Endothelial Dysfunction in Superior Mesenteric Arteries Isolated from Adenine-Induced Renal Failure in Model Rats

Abstract

Endothelial dysfunction—a hallmark of chronic kidney disease (CKD)—is one of the major risk factors for cardiovascular diseases (CVD). Imbalances in endothelium-derived relaxing factors (EDRFs) and contracting factors (EDCFs) specific to endothelial dysfunction in CKD are yet to be studied.

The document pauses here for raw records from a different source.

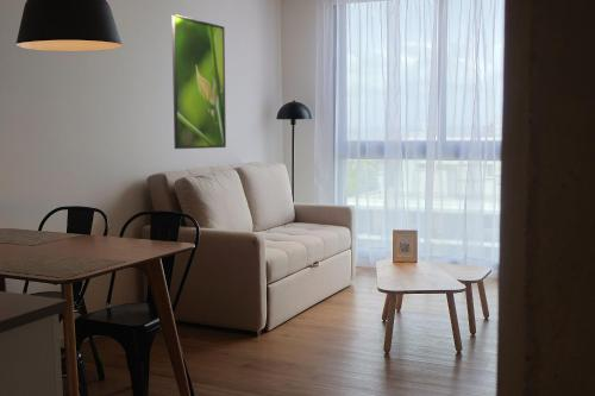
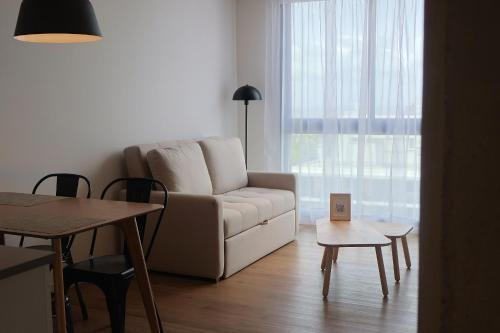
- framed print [170,13,227,150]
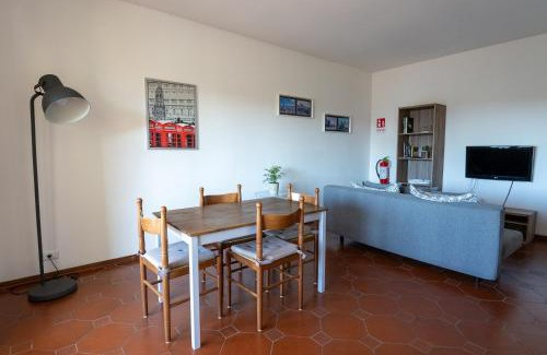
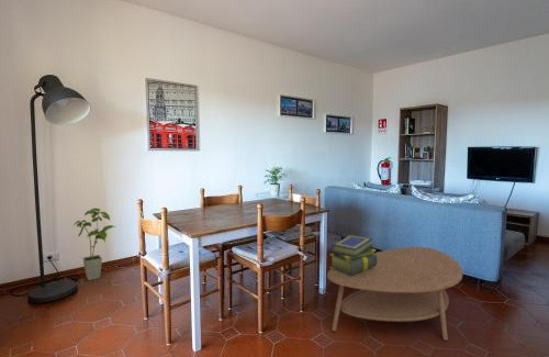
+ stack of books [329,234,377,276]
+ house plant [72,207,116,281]
+ coffee table [326,246,463,342]
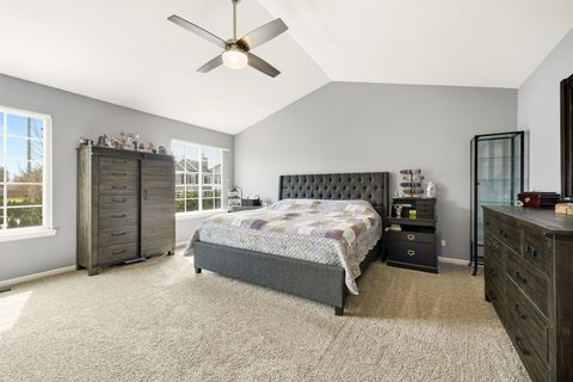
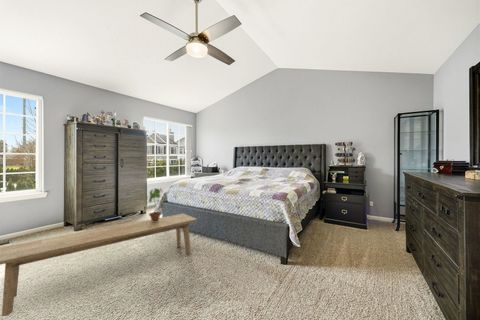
+ potted plant [145,187,163,222]
+ bench [0,213,198,317]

Therefore, using adenine-treated rats—a CKD rat model—we investigated the responsiveness of superior mesenteric artery (SMA) endothelium to acetylcholine (ACh) stimulation under different experimental conditions. Nine-week-old male Wistar rats were treated daily with adenine (200 and 600 mg/kg body weight) by oral gavage, for 10 d; the two groups were named adenine-200 (200 mg/kg body weight) and adenine-600 (600 mg/kg body weight). The systolic blood pressure (measured 1-, 8-, and 15 d post-treatment) was significantly increased in the adenine-600 group compared with that in the control group; whereas that in the adenine-200 group showed only a slight increase. Moreover, in the adenine-600 group the serum creatinine and blood urea nitrogen (BUN) levels (measured at 18 d post-treatment) were significantly elevated when compared with those in control or adenine-200 groups. The ACh-mediated relaxation was slightly reduced in the adenine-200 group. The ACh- and sodium nitroprusside (SNP)-mediated relaxations were impaired in the adenine-600 group. Although no ACh-mediated contraction was observed in the presence of a nitric oxide (NO) synthase inhibitor, ACh-induced endothelium-derived hyperpolarizing factor-mediated relaxation was largely impaired in the adenine-600 mg/kg group. This study revealed that in the SMA of adenine-induced CKD model rats, EDCF signaling remained unaltered while the NO and EDHF signaling were impaired.